Aaron Stone wrote:
On Thu, 2005-11-10 at 13:26 -0800, Robert Fleming wrote:
This has been discussed a couple times before. I've tried to summarize
it here:
http://www.dbmail.org/dokuwiki/doku.php?id=unicode_postgresql_database
Bug 218 had to do with problems with Unicode encoding prior to
PostgreSQL 8.1. But everything else sounds like it's to do with the very
nature of proper encodings in general. Is there still a version
dependent component to this issue?
I'm not sure that bug 218 was related to the Unicode fixes in PostgreSQL
8.1 -- attempting to store an ISO 8859-1 string (with octets > 127) in a
UNICODE database would fail with all recent versions of PostgreSQL. But
at the same time I can't make out what exactly happened for the bug
reporter. His message was "Content-Transfer-Encoding: 7bit", thus
/should/ not have had any octets outside the US-ASCII range -- thus
would be storable in a UNICODE db.
It seems to me that these are all the same problem: putting an invalid
UTF-8 sequence in a "text" field in a database with UNICODE encoding.

···

■ **What to work on**
1/ Answer these questions from the thread on Unicode in PostgreSQL databases:
(a) Bug 218 is said to have concerned Unicode encoding problems prior to which PostgreSQL version?
(b) What Content-Transfer-Encoding did the bug reporter's message have?
(c) According to the final paragraph, what single problem do all these cases come down to?
2/ Extend the thread on Unicode in PostgreSQL databases from the point where it stops.
The lines after this text have no role in the work here.

■ **Dataset excerpts**
···

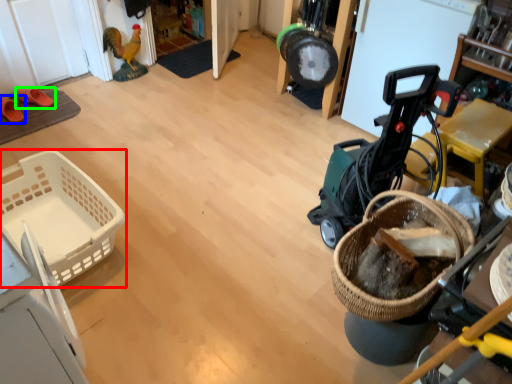
Question: Considering the real-world distances, which object is farthest from basket (highlighted by a red box)? footwear (highlighted by a blue box) or footwear (highlighted by a green box)?

Choices:
 (A) footwear
 (B) footwear

Answer: (B)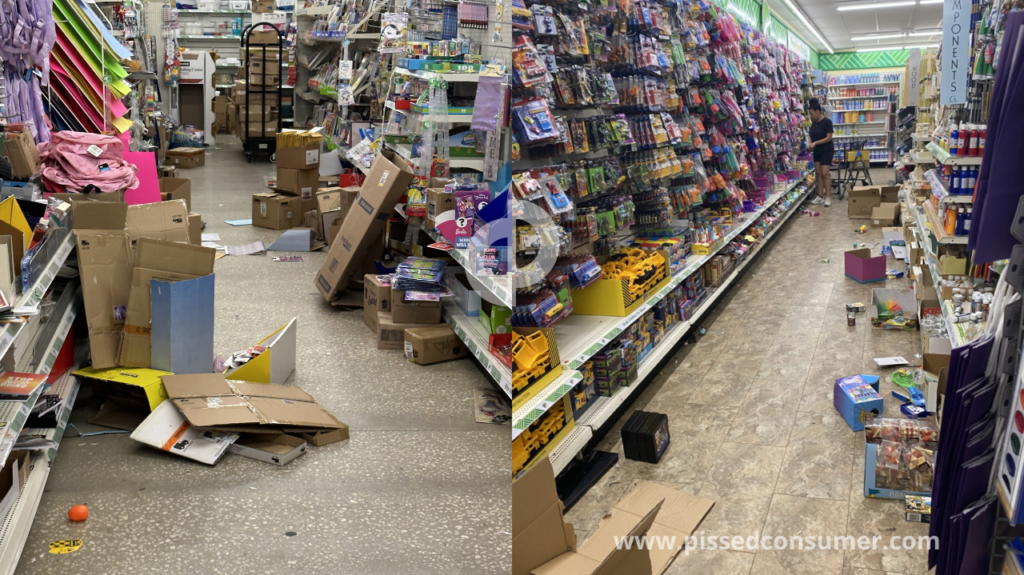
Image resolution: width=1024 pixels, height=575 pixels. I want to click on messy floor, so click(x=353, y=518), click(x=256, y=296), click(x=216, y=172).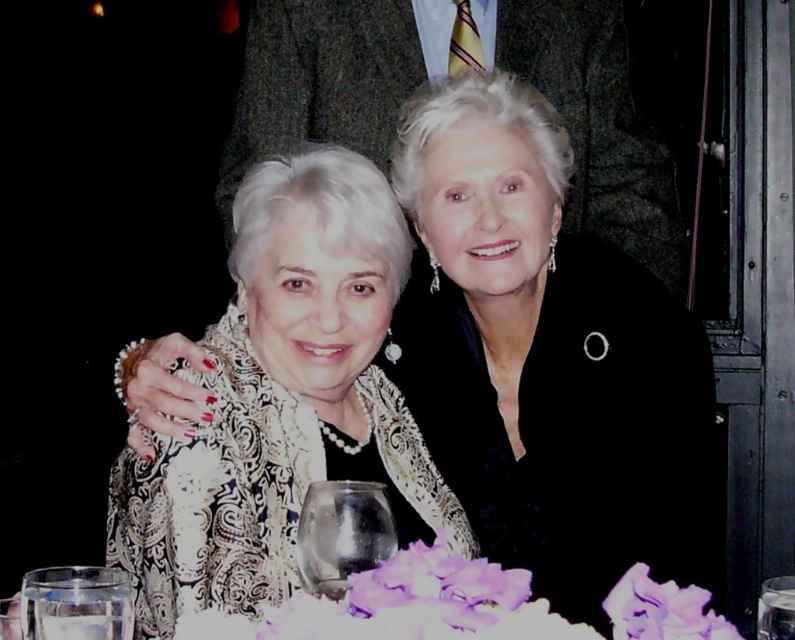
Question: Can you confirm if black satin dress at center is positioned below transparent glass wine glass at lower center?

Choices:
 (A) no
 (B) yes

Answer: (A)

Question: Which object is positioned closest to the transparent glass wine glass at lower center?

Choices:
 (A) clear glass wine glass at lower left
 (B) black satin dress at center
 (C) dark gray textured suit at upper center
 (D) white lace dress at center

Answer: (A)

Question: Which object is positioned farthest from the clear glass wine glass at lower left?

Choices:
 (A) black satin dress at center
 (B) transparent glass at center
 (C) white lace dress at center

Answer: (A)

Question: Does black satin dress at center appear on the left side of dark gray textured suit at upper center?

Choices:
 (A) yes
 (B) no

Answer: (B)

Question: Where is black satin dress at center located in relation to transparent glass wine glass at lower center in the image?

Choices:
 (A) right
 (B) left

Answer: (B)

Question: Based on their relative distances, which object is farther from the clear glass wine glass at lower left?

Choices:
 (A) white lace dress at center
 (B) transparent glass at center
 (C) dark gray textured suit at upper center

Answer: (C)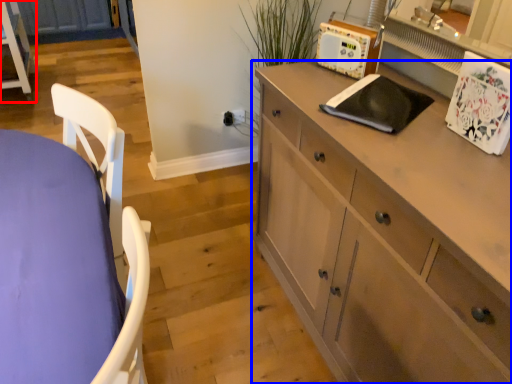
Question: Which object is further to the camera taking this photo, chest of drawers (highlighted by a red box) or cabinetry (highlighted by a blue box)?

Choices:
 (A) chest of drawers
 (B) cabinetry

Answer: (A)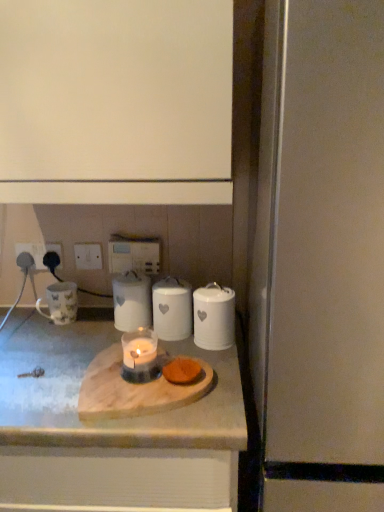
Image resolution: width=384 pixels, height=512 pixels. In order to click on vacant space situated on the left part of white ceramic jar at center, the 3th appliance in the right-to-left sequence in this screenshot , I will do `click(91, 336)`.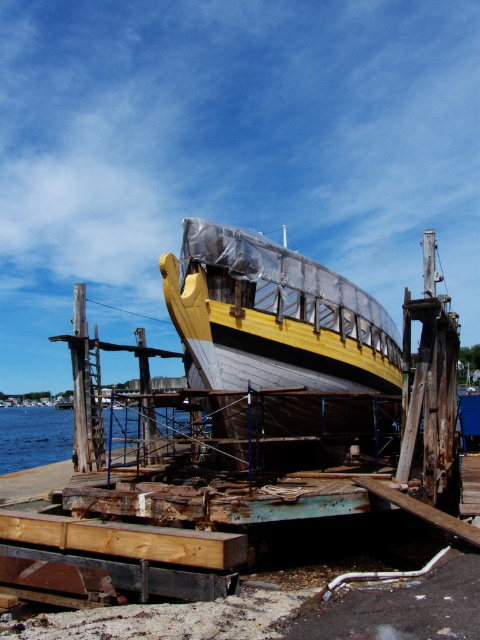
You are a dock worker assessing the space needed for a new project. The yellow wooden boat at center and the blue water at lower left are both part of the current layout. Which area takes up more space?

The blue water at lower left occupies more space than the yellow wooden boat at center, as the yellow wooden boat at center occupies less space than blue water at lower left.

You are a dock worker who needs to move a heavy crate from the yellow wooden boat at center to the blue water at lower left. Considering the width of the boat and the water area, will the crate fit through the space available between them?

The yellow wooden boat at center is narrower than the blue water at lower left, so the crate should fit through the space available between them as the water area is wider.

You are standing at the dockside observing the ship under construction. There are two points marked on the platform supporting the boat. The first point is at coordinates point (347, 385) and the second at point (8, 413). Which point is nearer to your current position?

Point (347, 385) is closer to the camera than point (8, 413), so the first point is nearer to your current position.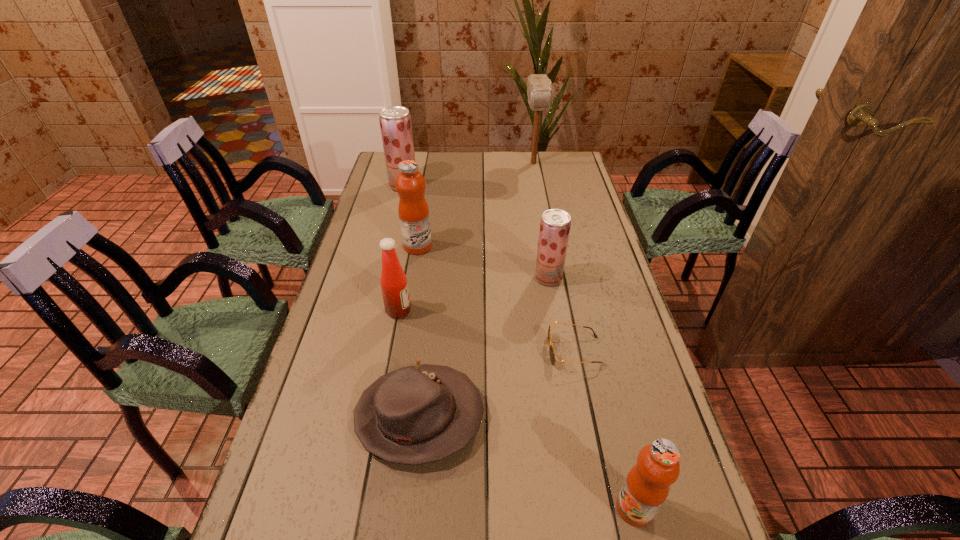
At what (x,y) coordinates should I click in order to perform the action: click on the farthest object. Please return your answer as a coordinate pair (x, y). Looking at the image, I should click on (539, 87).

Find the location of a particular element. Image resolution: width=960 pixels, height=540 pixels. the second farthest object is located at coordinates (395, 121).

Locate an element on the screen. The width and height of the screenshot is (960, 540). the farthest fruit juice is located at coordinates (395, 121).

Locate an element on the screen. The image size is (960, 540). the third nearest fruit juice is located at coordinates (413, 210).

You are a GUI agent. You are given a task and a screenshot of the screen. Output one action in this format:
    pyautogui.click(x=<x>, y=<y>)
    Task: Click on the sixth nearest object
    The image size is (960, 540).
    Given the screenshot: What is the action you would take?
    pyautogui.click(x=413, y=210)

This screenshot has width=960, height=540. Find the location of `the fourth nearest object`. the fourth nearest object is located at coordinates [393, 280].

You are a GUI agent. You are given a task and a screenshot of the screen. Output one action in this format:
    pyautogui.click(x=<x>, y=<y>)
    Task: Click on the red condiment
    The height and width of the screenshot is (540, 960).
    Given the screenshot: What is the action you would take?
    pyautogui.click(x=393, y=280)

Find the location of a particular element. The image size is (960, 540). the right strawberry fruit juice is located at coordinates click(x=555, y=224).

The height and width of the screenshot is (540, 960). Identify the location of the third farthest fruit juice. (555, 224).

This screenshot has height=540, width=960. In order to click on the right orange fruit juice in this screenshot , I will do `click(646, 487)`.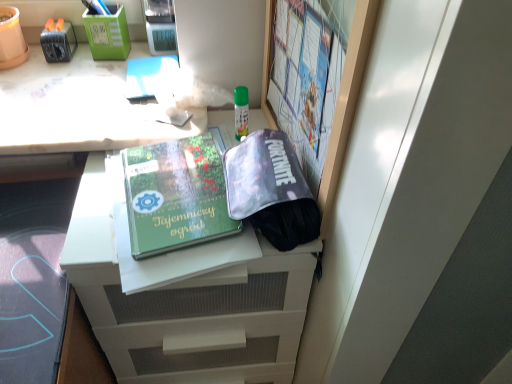
Question: From a real-world perspective, is green matte book at center beneath white glossy desk at upper left?

Choices:
 (A) yes
 (B) no

Answer: (B)

Question: From the image's perspective, is green matte book at center under white glossy desk at upper left?

Choices:
 (A) yes
 (B) no

Answer: (A)

Question: Is green matte book at center beside white glossy desk at upper left?

Choices:
 (A) yes
 (B) no

Answer: (B)

Question: From a real-world perspective, is green matte book at center physically above white glossy desk at upper left?

Choices:
 (A) no
 (B) yes

Answer: (B)

Question: Is green matte book at center to the left of white glossy desk at upper left from the viewer's perspective?

Choices:
 (A) no
 (B) yes

Answer: (A)

Question: Based on their sizes in the image, would you say white matte file cabinet at center is bigger or smaller than green plastic pen holder at upper left, which is counted as the second stationery, starting from the left?

Choices:
 (A) small
 (B) big

Answer: (B)

Question: Relative to green plastic pen holder at upper left, which is counted as the second stationery, starting from the left, is white matte file cabinet at center in front or behind?

Choices:
 (A) front
 (B) behind

Answer: (A)

Question: From the image's perspective, relative to green plastic pen holder at upper left, which is counted as the second stationery, starting from the left, is white matte file cabinet at center above or below?

Choices:
 (A) below
 (B) above

Answer: (A)

Question: Is point (222, 382) positioned closer to the camera than point (96, 36)?

Choices:
 (A) farther
 (B) closer

Answer: (B)

Question: In the image, is white matte file cabinet at center on the left side or the right side of green matte book at center?

Choices:
 (A) left
 (B) right

Answer: (B)

Question: In terms of height, does white matte file cabinet at center look taller or shorter compared to green matte book at center?

Choices:
 (A) tall
 (B) short

Answer: (A)

Question: Looking at their shapes, would you say white matte file cabinet at center is wider or thinner than green matte book at center?

Choices:
 (A) thin
 (B) wide

Answer: (B)

Question: Is white matte file cabinet at center spatially inside green matte book at center, or outside of it?

Choices:
 (A) outside
 (B) inside

Answer: (A)

Question: Does point (110, 38) appear closer or farther from the camera than point (362, 18)?

Choices:
 (A) farther
 (B) closer

Answer: (A)

Question: Considering the positions of green plastic pen holder at upper left, which is counted as the second stationery, starting from the left, and matte plastic bulletin board at upper right in the image, is green plastic pen holder at upper left, which is counted as the second stationery, starting from the left, wider or thinner than matte plastic bulletin board at upper right?

Choices:
 (A) thin
 (B) wide

Answer: (B)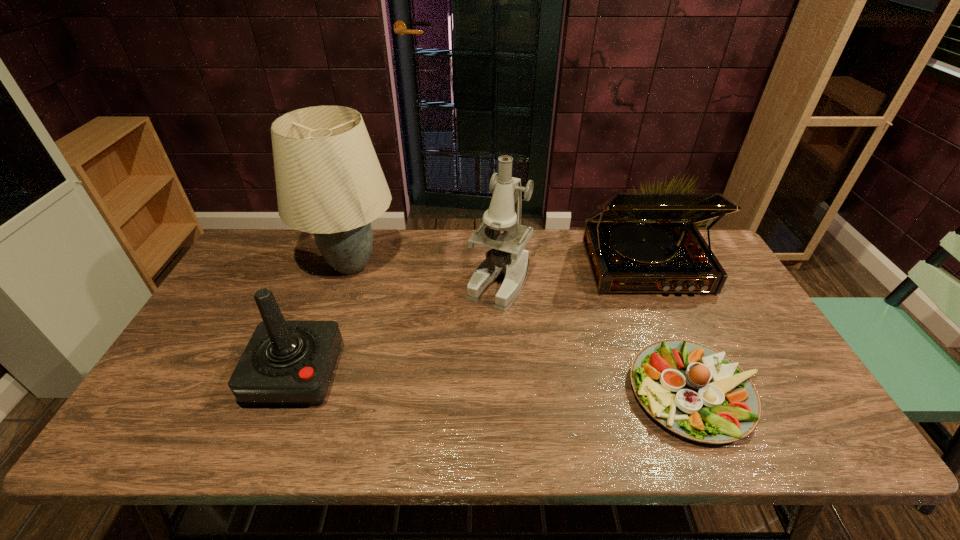
The image size is (960, 540). Find the location of `vacant space at the near edge of the desktop`. vacant space at the near edge of the desktop is located at coordinates (328, 449).

In the image, there is a desktop. Where is `blank space at the left edge`? Image resolution: width=960 pixels, height=540 pixels. blank space at the left edge is located at coordinates (167, 372).

Find the location of a particular element. free location at the far left corner is located at coordinates (268, 250).

The image size is (960, 540). What are the coordinates of `free space at the near left corner of the desktop` in the screenshot? It's located at (139, 416).

You are a GUI agent. You are given a task and a screenshot of the screen. Output one action in this format:
    pyautogui.click(x=<x>, y=<y>)
    Task: Click on the free location at the near right corner of the desktop
    The width and height of the screenshot is (960, 540).
    Given the screenshot: What is the action you would take?
    pyautogui.click(x=760, y=427)

This screenshot has width=960, height=540. In order to click on free space between the joystick and the lampshade in this screenshot , I will do `click(324, 320)`.

At what (x,y) coordinates should I click in order to perform the action: click on empty space between the joystick and the lampshade. Please return your answer as a coordinate pair (x, y). The image size is (960, 540). Looking at the image, I should click on (324, 320).

Locate an element on the screen. The height and width of the screenshot is (540, 960). unoccupied area between the record player and the fourth shortest object is located at coordinates (572, 274).

This screenshot has width=960, height=540. In order to click on empty space that is in between the lampshade and the shortest object in this screenshot , I will do `click(523, 329)`.

Identify the location of free space that is in between the joystick and the record player. (470, 320).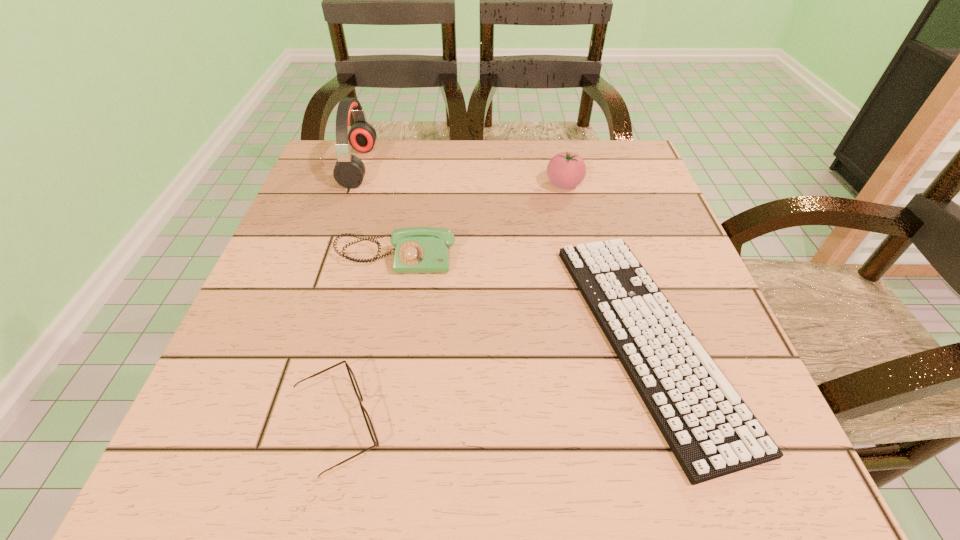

···

■ **Written answers**
1/
(a) PostgreSQL 8.1
(b) 7bit
(c) Putting an invalid UTF-8 sequence in a "text" field in a database with UNICODE encoding.

2/
IMHO, the database should be asked to just store raw octets as they're
received from the Internet (as you mentioned, there are no guarantees
that received messages will not have encoding anomalies). So asking
the database to do automatic encoding conversions via the "client
encoding" mechanism is just going to cause problems (would need to
guarantee perfect round-tripping of conversions, e.g. to preserve
digital signatures).
I would say that in general, this dbmail issue is not dependent on
PostgreSQL version because no recent PostgreSQL version would have
allowed illegal UTF-8 sequences in UNICODE databases.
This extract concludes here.